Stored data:

------------------------------------------------

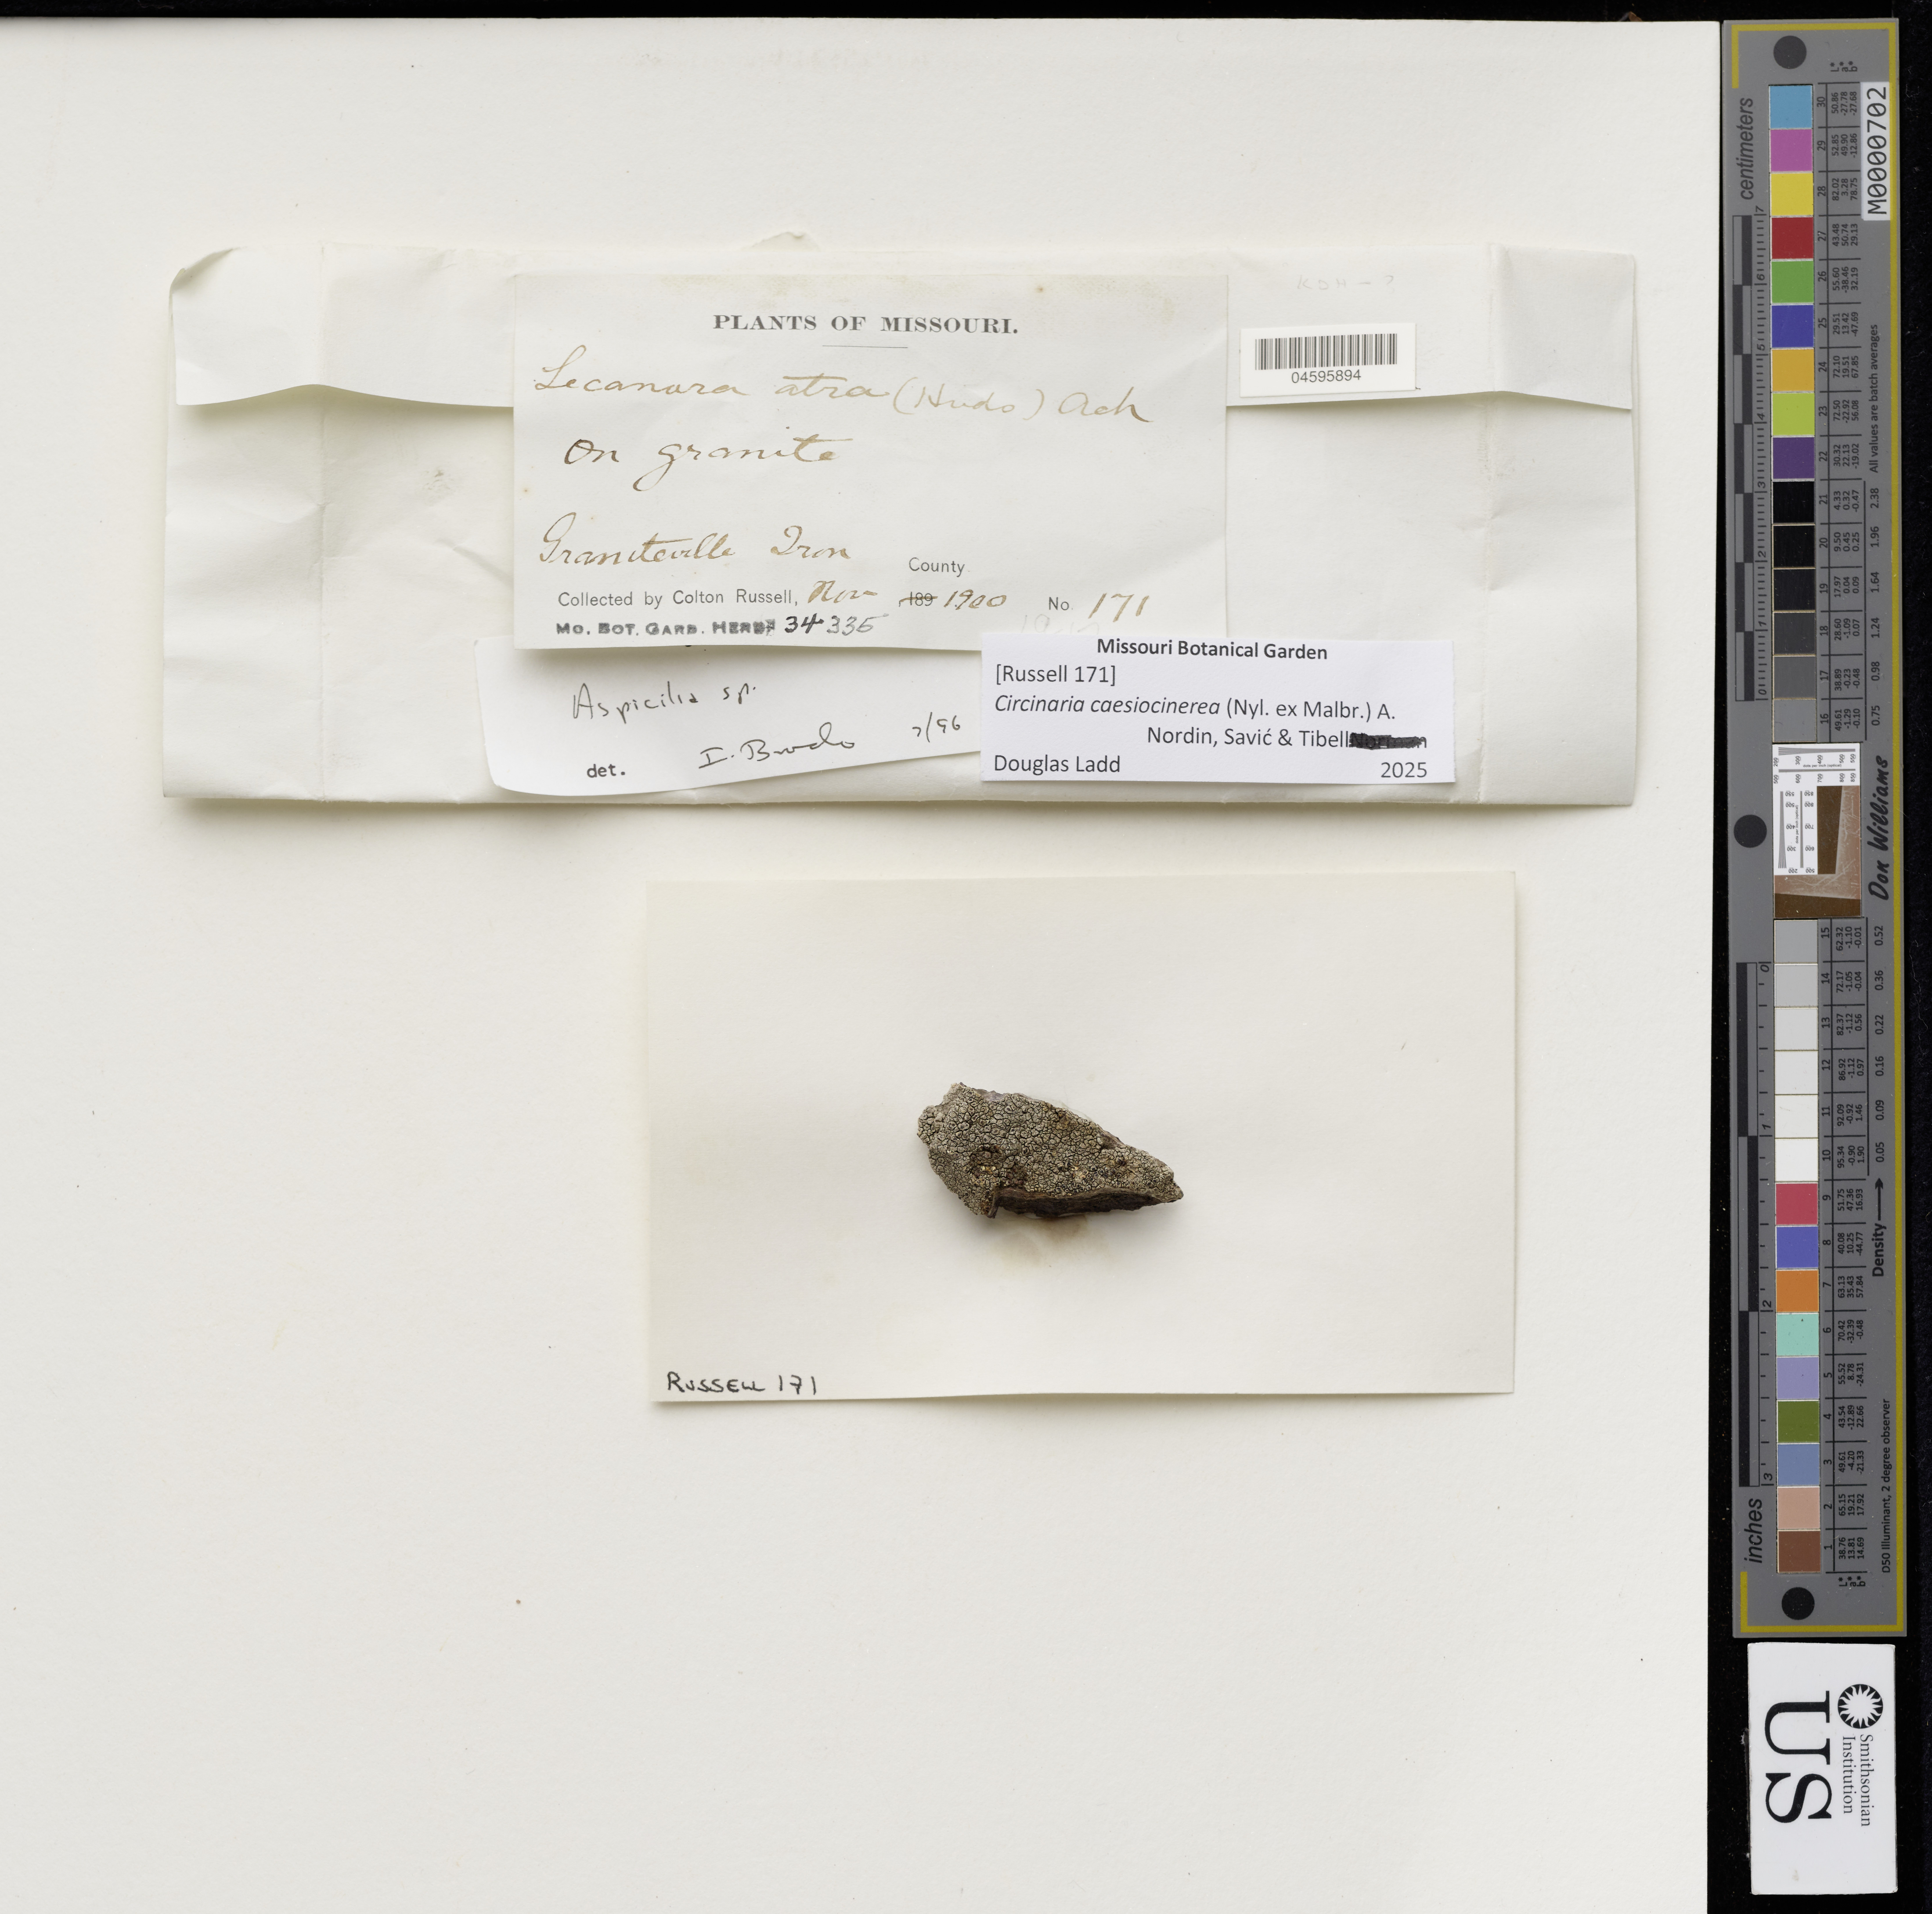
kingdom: Fungi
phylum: Ascomycota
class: Lecanoromycetes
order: Pertusariales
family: Megasporaceae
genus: Circinaria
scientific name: Circinaria caesiocinerea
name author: (Malbr. ex Nyl.) A. Nordin et al.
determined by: Ladd, Douglas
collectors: C. Russell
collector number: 171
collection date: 1900-11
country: United States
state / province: Missouri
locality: Granteville Iron County.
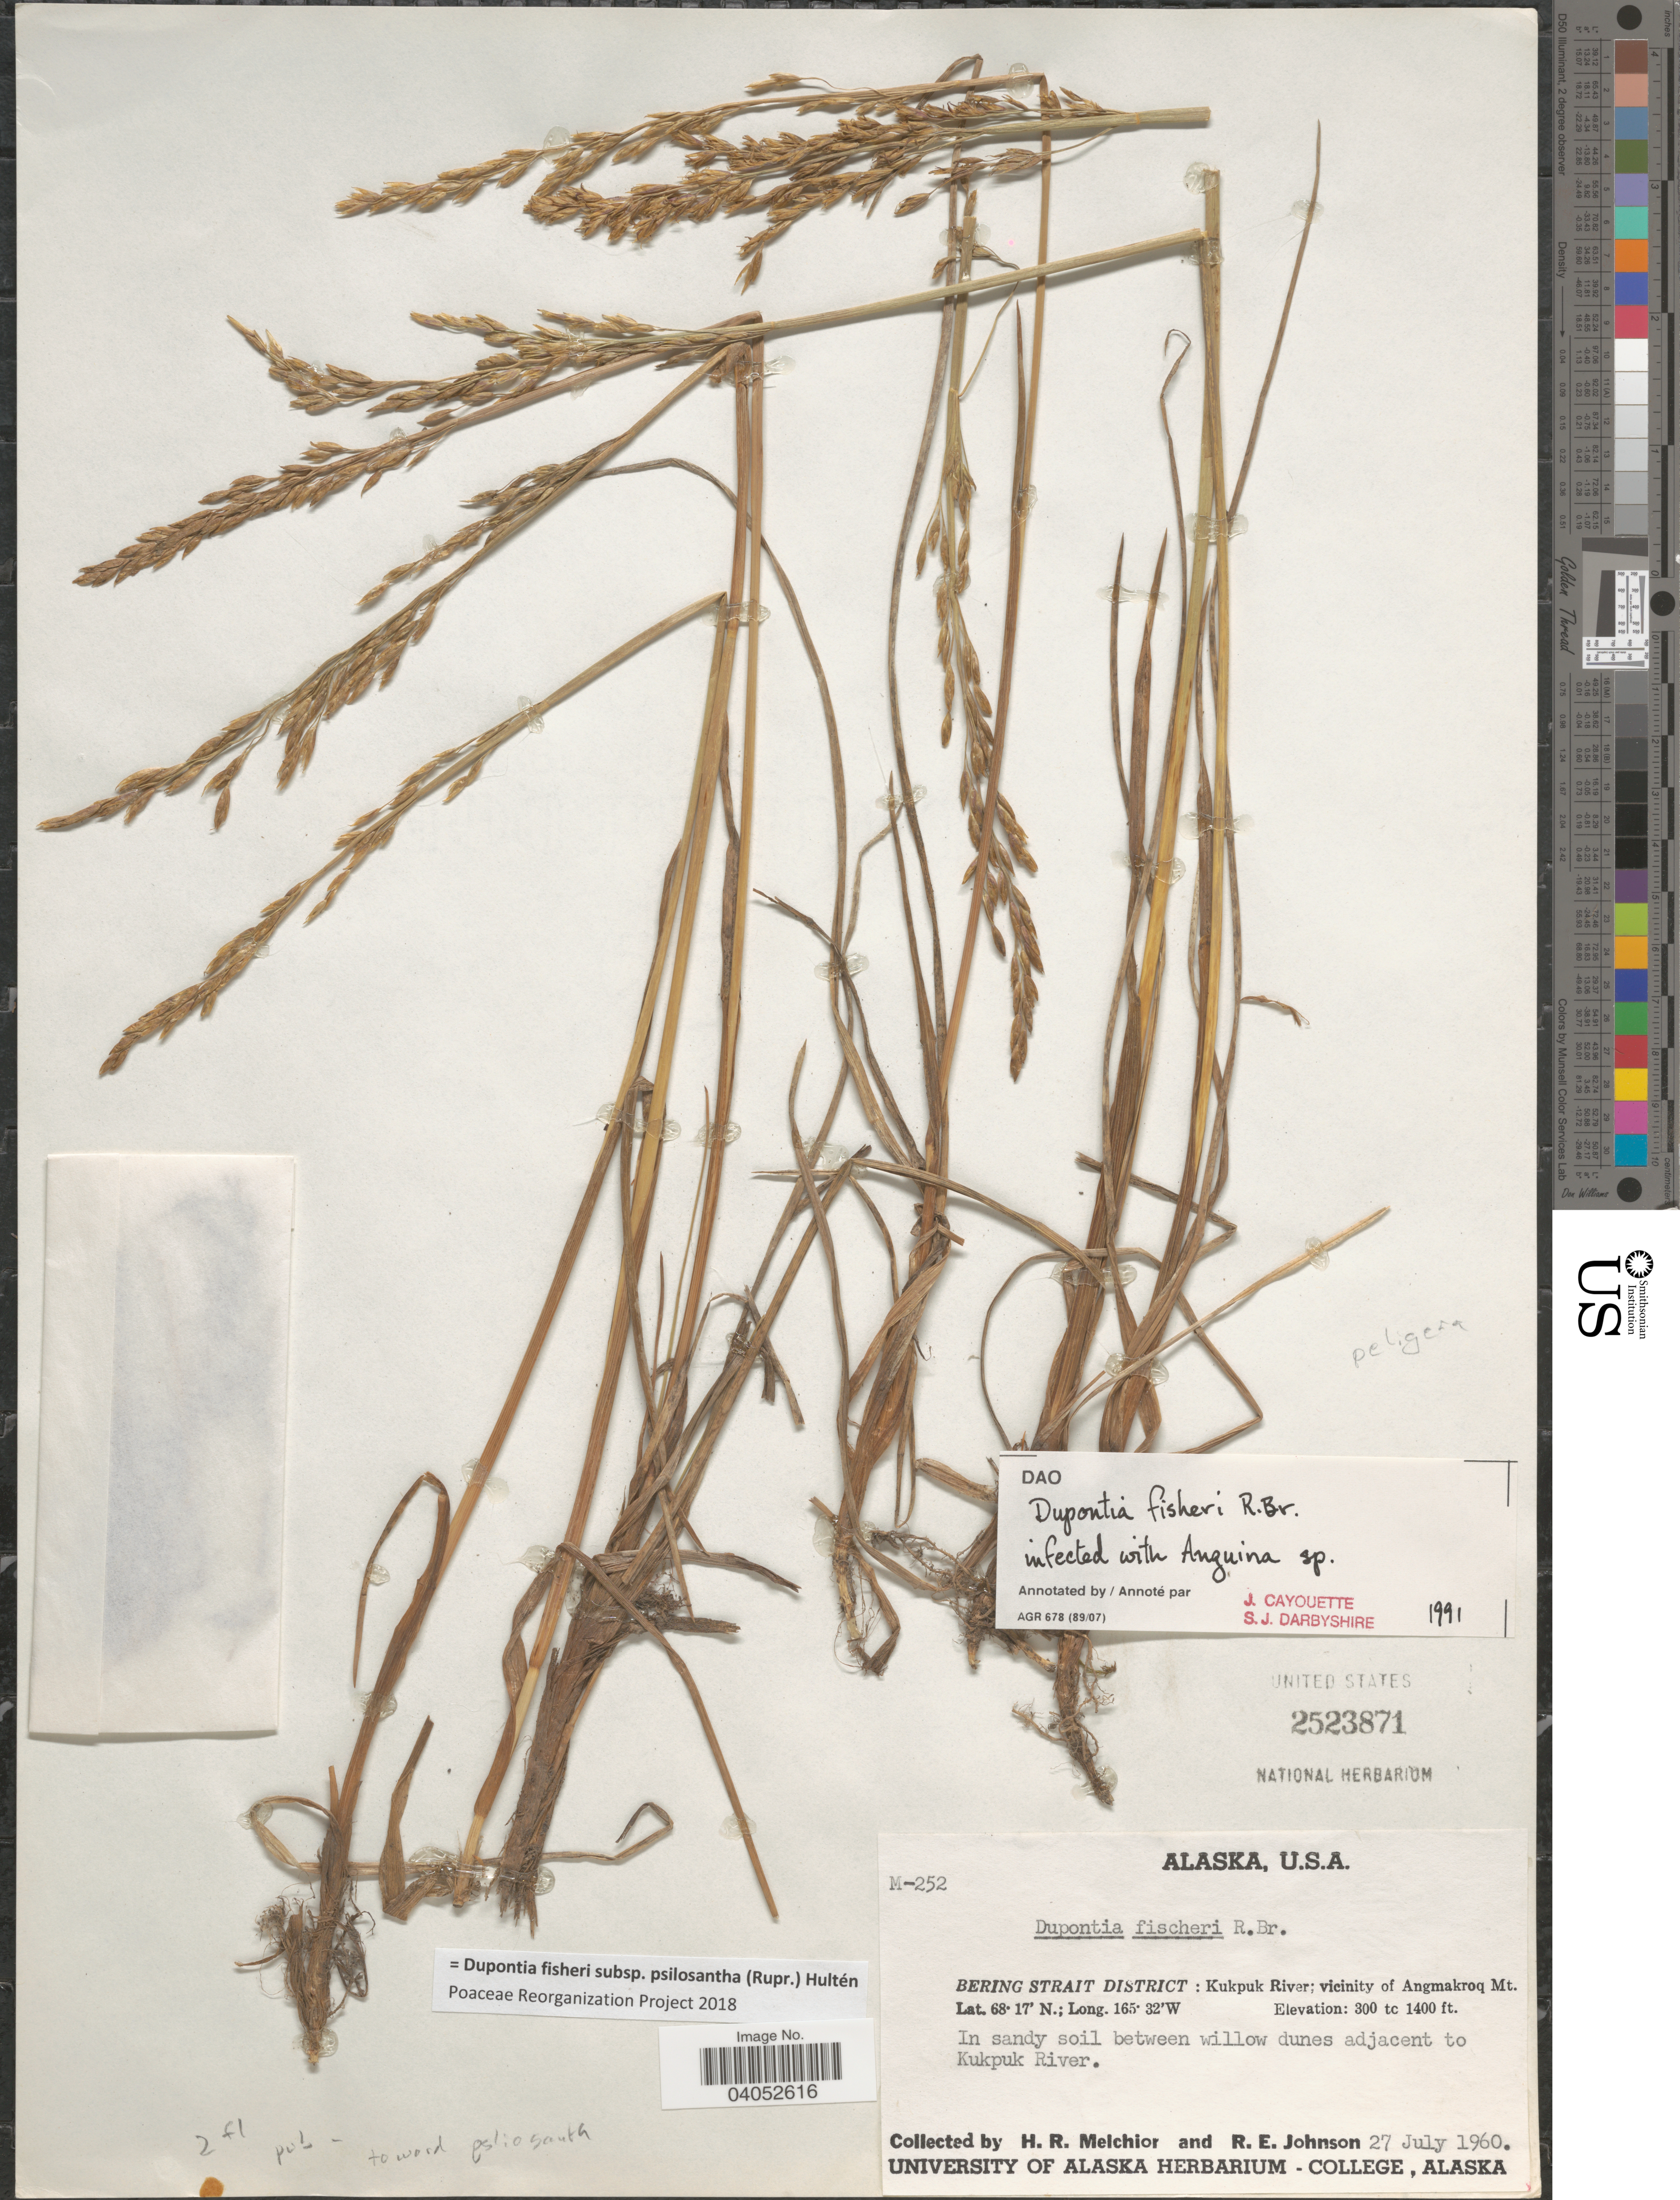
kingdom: Plantae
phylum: Tracheophyta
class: Liliopsida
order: Poales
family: Poaceae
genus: Dupontia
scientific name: Dupontia fisheri subsp. psilosantha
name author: (Rupr.) Hultén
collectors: H. R. Melchior & R. Johnson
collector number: M-252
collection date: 1960-07-27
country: United States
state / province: Alaska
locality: Bering Strait District: Kukpuk River; vicinity of Angmakroq Mt. In sandy soil between willow dunes adjacent to Kukpuk River.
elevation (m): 91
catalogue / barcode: US 2523871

------------------------------------------------

# What the task asks
Copy out the records word for word from their start through the line containing "collectors: C. Russell", including that line, and leave the pictures out of your answer.

# Result below
kingdom: Fungi
phylum: Ascomycota
class: Lecanoromycetes
order: Pertusariales
family: Megasporaceae
genus: Circinaria
scientific name: Circinaria caesiocinerea
name author: (Malbr. ex Nyl.) A. Nordin et al.
determined by: Ladd, Douglas
collectors: C. Russell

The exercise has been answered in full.